----- RECORDED DATA -----
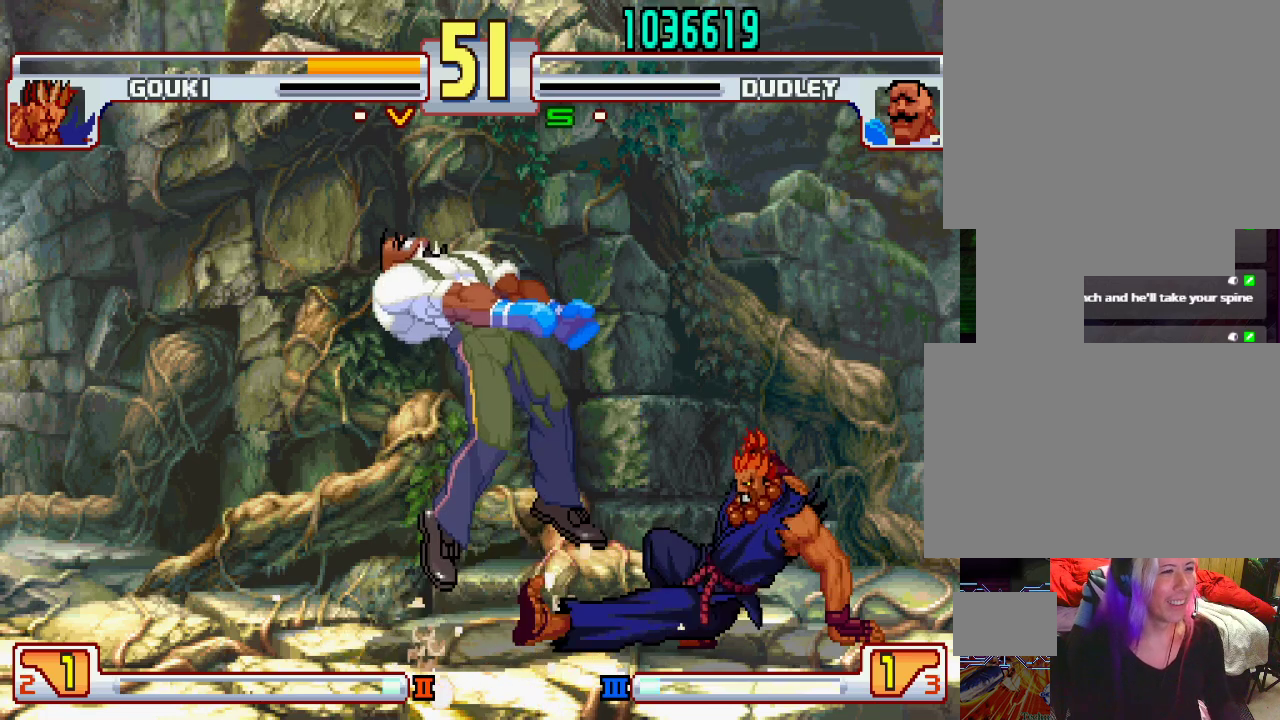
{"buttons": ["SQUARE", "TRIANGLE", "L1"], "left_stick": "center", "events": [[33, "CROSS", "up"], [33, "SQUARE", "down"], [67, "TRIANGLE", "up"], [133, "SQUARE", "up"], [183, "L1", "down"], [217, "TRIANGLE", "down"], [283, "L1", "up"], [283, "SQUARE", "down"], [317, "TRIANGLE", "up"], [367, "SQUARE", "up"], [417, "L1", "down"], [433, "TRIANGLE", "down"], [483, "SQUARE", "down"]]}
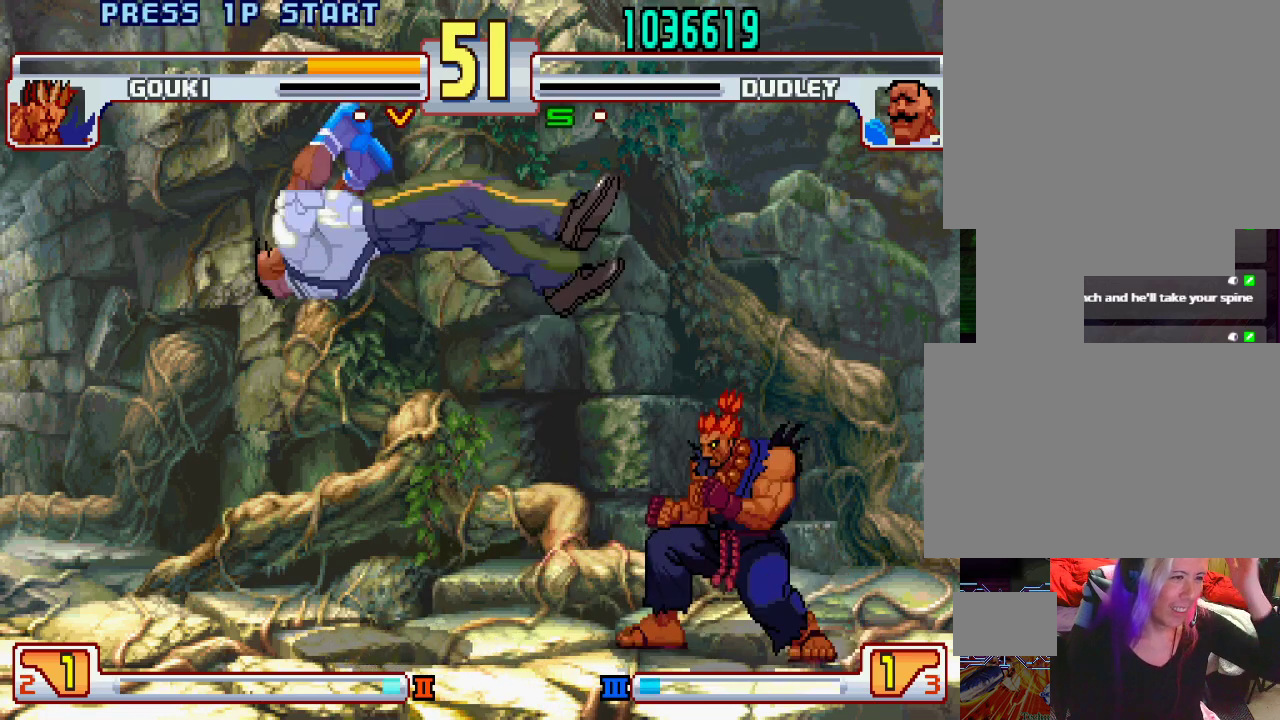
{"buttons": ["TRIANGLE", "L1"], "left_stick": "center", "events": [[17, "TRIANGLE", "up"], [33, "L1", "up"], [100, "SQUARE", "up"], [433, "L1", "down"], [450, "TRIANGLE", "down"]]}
-----
----- RECORDED DATA -----
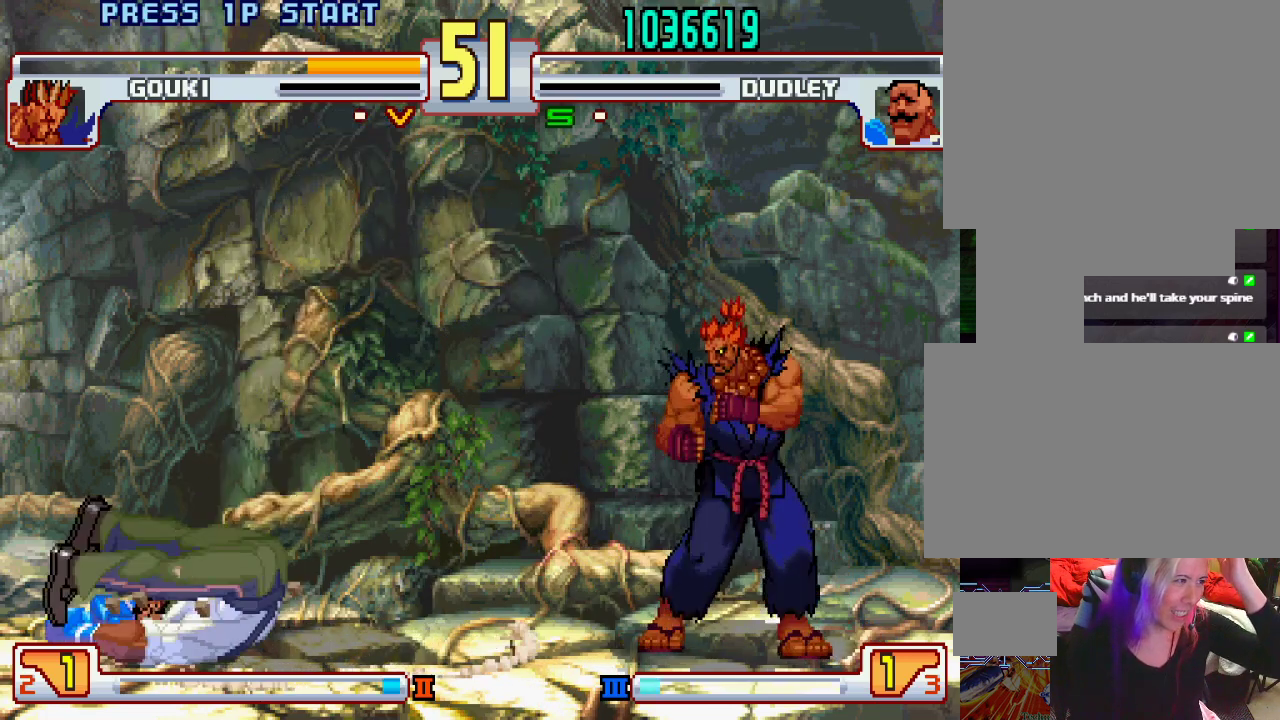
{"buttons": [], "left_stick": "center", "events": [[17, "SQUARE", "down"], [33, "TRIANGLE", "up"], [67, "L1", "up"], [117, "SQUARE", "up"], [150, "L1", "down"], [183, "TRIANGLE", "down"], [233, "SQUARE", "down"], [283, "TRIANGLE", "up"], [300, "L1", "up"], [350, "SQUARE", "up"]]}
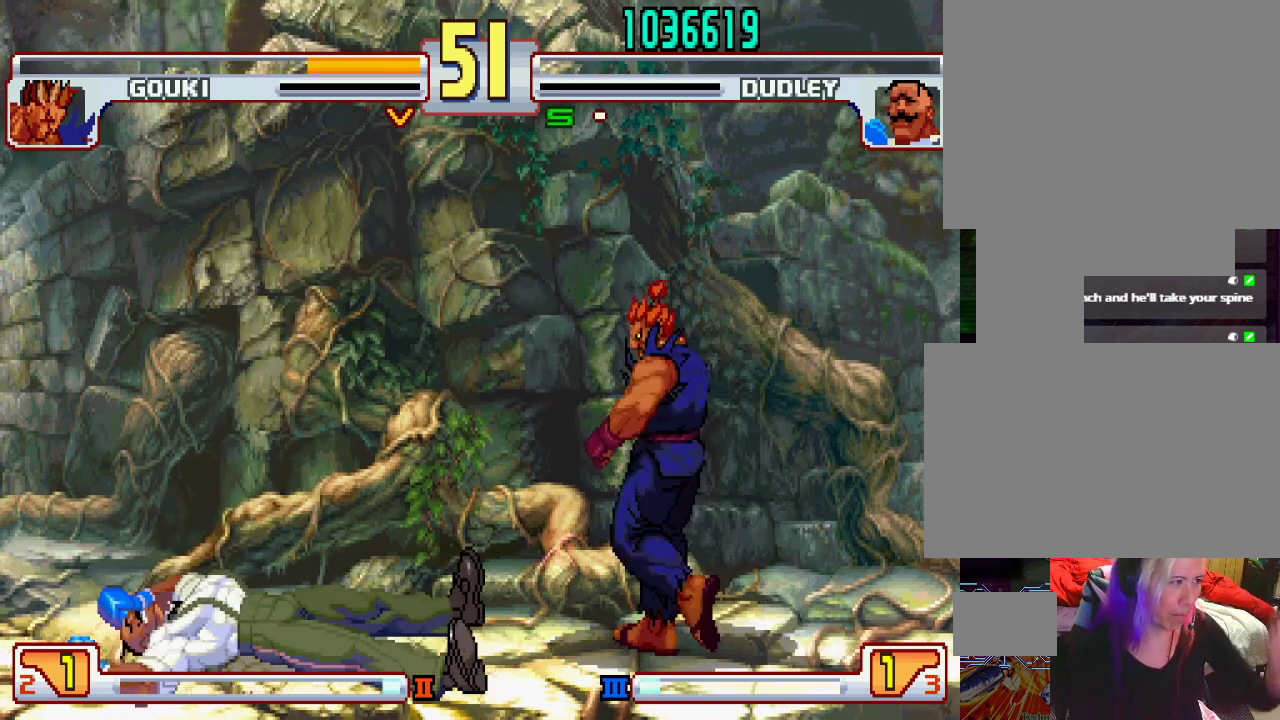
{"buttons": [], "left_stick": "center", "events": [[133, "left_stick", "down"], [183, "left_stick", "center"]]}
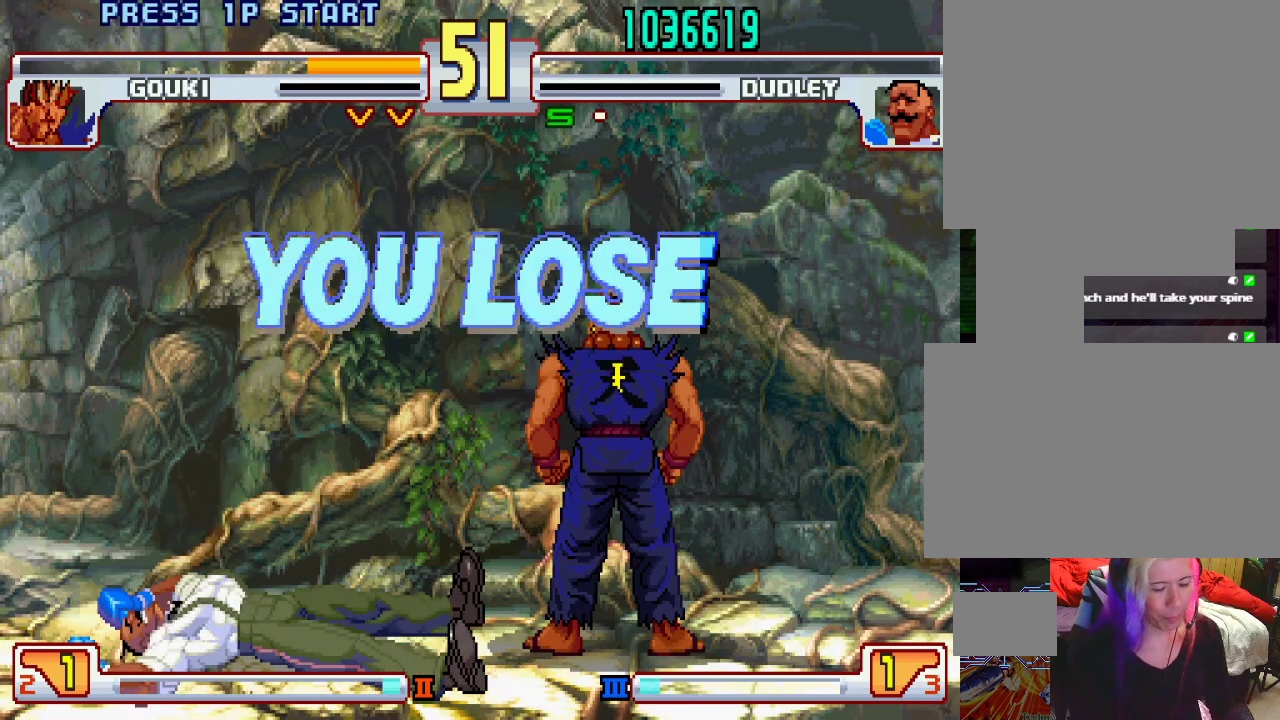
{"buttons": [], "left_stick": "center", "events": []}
-----
----- RECORDED DATA -----
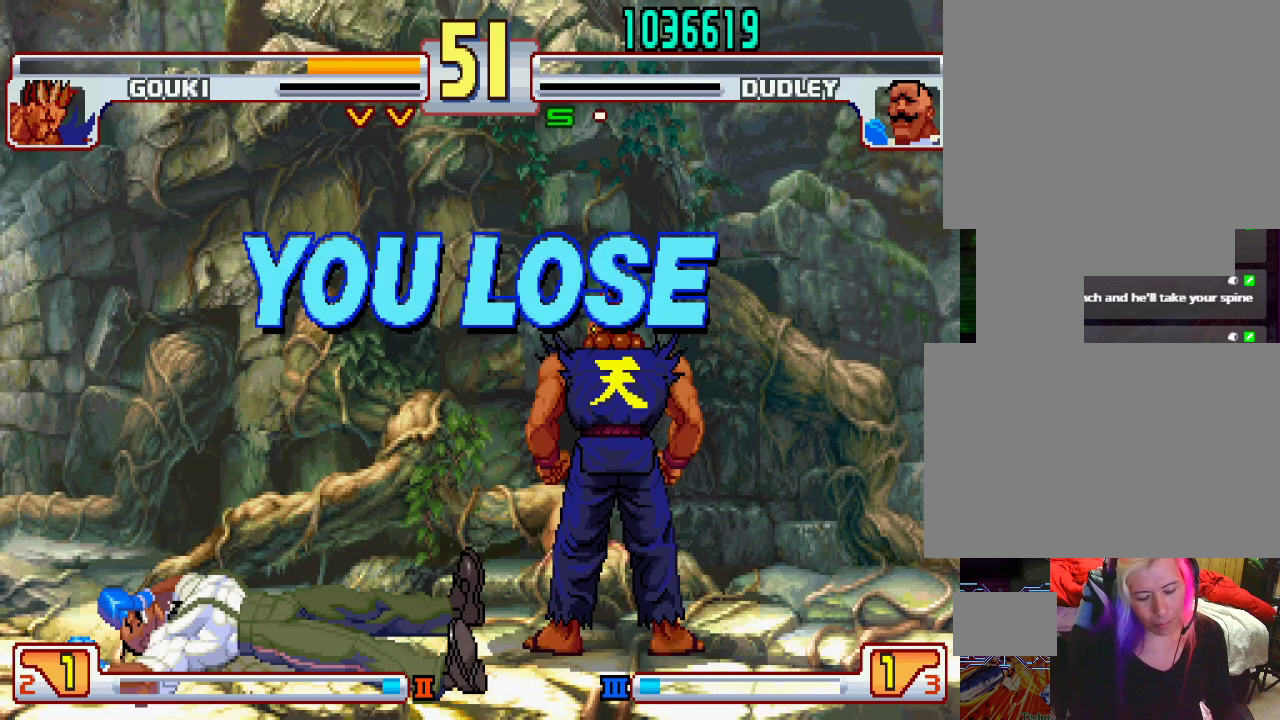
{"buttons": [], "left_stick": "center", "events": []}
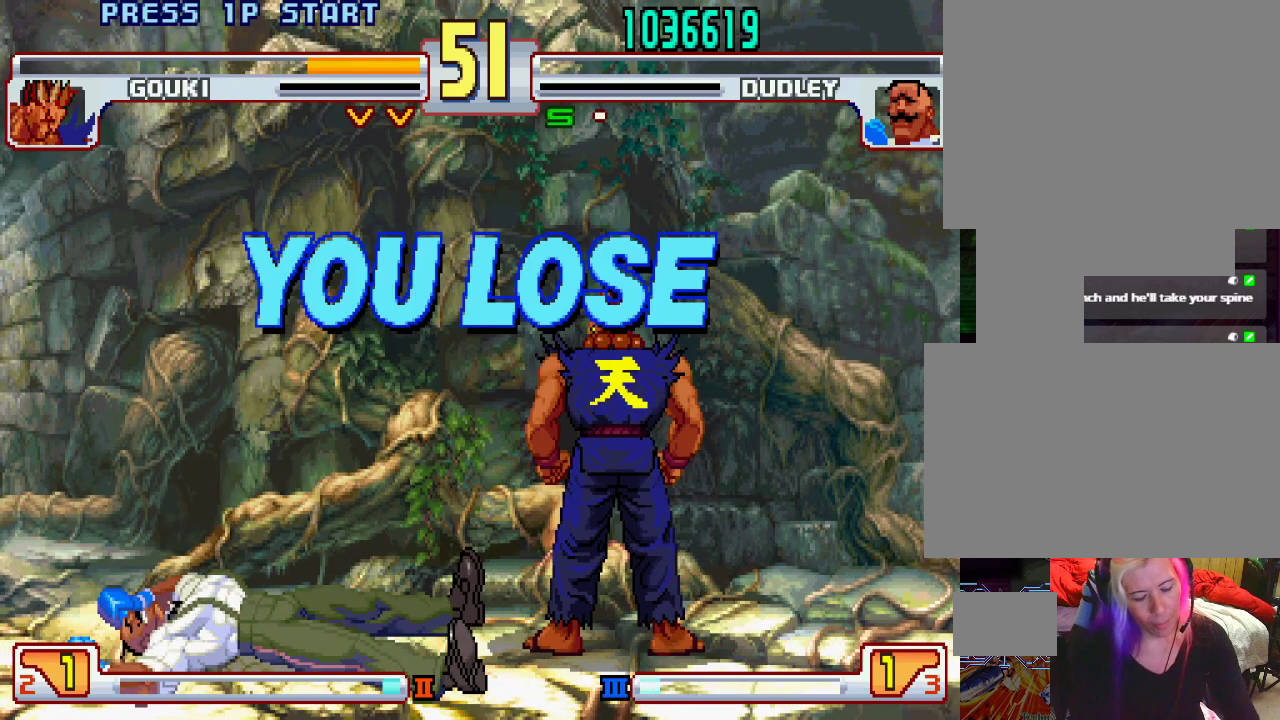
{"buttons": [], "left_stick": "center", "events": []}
-----
Scan the listing above. Collect all lines with the word "down".

{"buttons": ["SQUARE", "TRIANGLE", "L1"], "left_stick": "center", "events": [[33, "CROSS", "up"], [33, "SQUARE", "down"], [67, "TRIANGLE", "up"], [133, "SQUARE", "up"], [183, "L1", "down"], [217, "TRIANGLE", "down"], [283, "L1", "up"], [283, "SQUARE", "down"], [317, "TRIANGLE", "up"], [367, "SQUARE", "up"], [417, "L1", "down"], [433, "TRIANGLE", "down"], [483, "SQUARE", "down"]]}
{"buttons": ["TRIANGLE", "L1"], "left_stick": "center", "events": [[17, "TRIANGLE", "up"], [33, "L1", "up"], [100, "SQUARE", "up"], [433, "L1", "down"], [450, "TRIANGLE", "down"]]}
{"buttons": [], "left_stick": "center", "events": [[17, "SQUARE", "down"], [33, "TRIANGLE", "up"], [67, "L1", "up"], [117, "SQUARE", "up"], [150, "L1", "down"], [183, "TRIANGLE", "down"], [233, "SQUARE", "down"], [283, "TRIANGLE", "up"], [300, "L1", "up"], [350, "SQUARE", "up"]]}
{"buttons": [], "left_stick": "center", "events": [[133, "left_stick", "down"], [183, "left_stick", "center"]]}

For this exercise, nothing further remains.